Question

A fire in a building B is reported on telephone to two fire stations P and Q, 20 km apart from each other on a straight road. P observed that the fire is at an angle of ${60^ \circ }$ to the road and Q observes that it is at an angle of ${45^ \circ }$ to the road. Which station should send its team and how much will this team have to travel.

Answer 1

Hint-Here we will proceed by converting the given conditions into the triangle such that we use trigonometry functions i.e. tan (tangent) where angles will be used as degrees of distance to find the actual distance. Also we must know the common degrees of trigonometric functions as the question states the angle of the buildings i.e. ${60^ \circ },{45^ \circ }$.

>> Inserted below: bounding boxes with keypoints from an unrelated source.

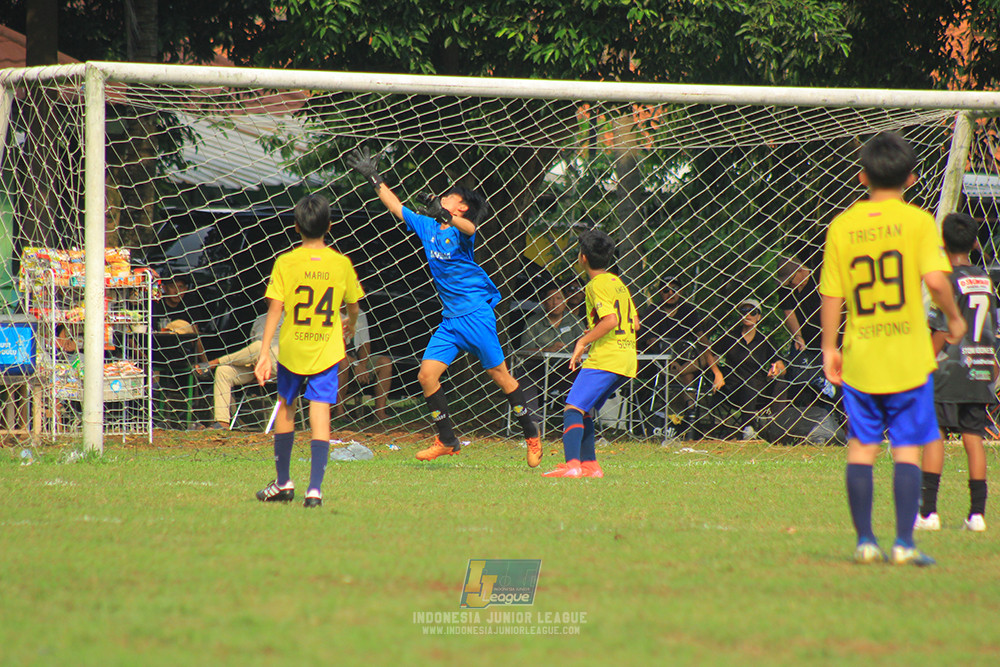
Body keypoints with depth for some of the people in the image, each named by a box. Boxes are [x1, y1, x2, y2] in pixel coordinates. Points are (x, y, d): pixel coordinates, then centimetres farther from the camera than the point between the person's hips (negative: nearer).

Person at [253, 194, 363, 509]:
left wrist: (264, 353, -9)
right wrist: (350, 325, 34)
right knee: (320, 413, -1)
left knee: (286, 408, 19)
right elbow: (353, 306, 12)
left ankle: (283, 482, 27)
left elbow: (274, 309, -11)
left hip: (291, 349, 0)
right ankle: (314, 489, -11)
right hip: (326, 351, 0)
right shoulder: (341, 264, -2)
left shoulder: (286, 263, -8)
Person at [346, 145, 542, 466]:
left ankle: (531, 435, 12)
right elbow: (397, 207, 22)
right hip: (449, 319, 7)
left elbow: (469, 228, -33)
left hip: (476, 313, -7)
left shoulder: (460, 231, -9)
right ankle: (447, 441, 7)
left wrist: (445, 215, -51)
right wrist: (374, 178, 22)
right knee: (427, 375, -3)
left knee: (499, 374, -1)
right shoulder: (427, 226, 12)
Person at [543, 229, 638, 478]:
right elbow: (634, 322, 22)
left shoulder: (597, 285, -8)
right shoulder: (618, 282, 19)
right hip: (626, 359, 9)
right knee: (584, 410, 18)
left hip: (605, 359, -9)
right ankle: (589, 464, 15)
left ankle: (572, 464, -30)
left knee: (573, 408, -15)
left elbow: (611, 320, -21)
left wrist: (584, 341, -13)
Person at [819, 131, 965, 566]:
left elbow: (831, 294, 2)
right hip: (909, 357, -2)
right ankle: (904, 543, -1)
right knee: (907, 449, 3)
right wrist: (954, 318, 0)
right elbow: (935, 279, -17)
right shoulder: (917, 221, -6)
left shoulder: (842, 226, 1)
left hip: (859, 358, 2)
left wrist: (829, 348, 11)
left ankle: (865, 541, 8)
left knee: (861, 448, 10)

Complete Step-by-Step solution:

Here we are given that-
AB is the height of Building.
PB is the distance of fire station P from the building.
QB is the distance of fire station Q from the building.
Distance between P and Q is 20 m.
Now, let us assume PB = x
So, QB = 20-x
$ \Rightarrow $ In $\vartriangle APB$,
We will use Tangent function of trigonometry with ${60^ \circ }$.
Formula of tan${60^ \circ }$= $\dfrac{{Perpendicular}}{{Base}}$ = $\sqrt 3 $
$ \Rightarrow $$\sqrt 3 $= $\dfrac{{AB}}{x}$ ………..(1)
$ \Rightarrow $In $\vartriangle ABQ$,
We will use Tangent function of trigonometry with ${45^ \circ }$.
$ \Rightarrow $Formula of tan${45^ \circ }$ = $\dfrac{{Perpendicular}}{{Base}}$= $\dfrac{{AB}}{{BQ}}$
$ \Rightarrow $20 - x = AB ……………… (2)
So comparing 1 and 2,
We get
$ \Rightarrow 20 - x = \sqrt 3 x$x
Or ($20 = \left( {\sqrt 3 + 1} \right)x$
Or $\dfrac{{20}}{{\left( {\sqrt 3 + 1} \right)}} = x$
$ \Rightarrow $x = 7.320
So PB = 7.320 km
Also QB = 20 – 7.320
$ \Rightarrow $QB = 12.68 km
Therefore, fire stations should send a team to Station P since the distance between building and P station i.e. 7.32 km is less than the distance between Q station and building i.e. 12.68 km.
$\therefore $ Team has to travel 7.320 km
Note- In order to solve this question, one can get confused about choosing the right trigonometric function as there are six functions which are sine, cosine, tangent, cosecant, secant and cotangent. Also we must know all the trigonometric ratios which will be used as angles to get the required answer.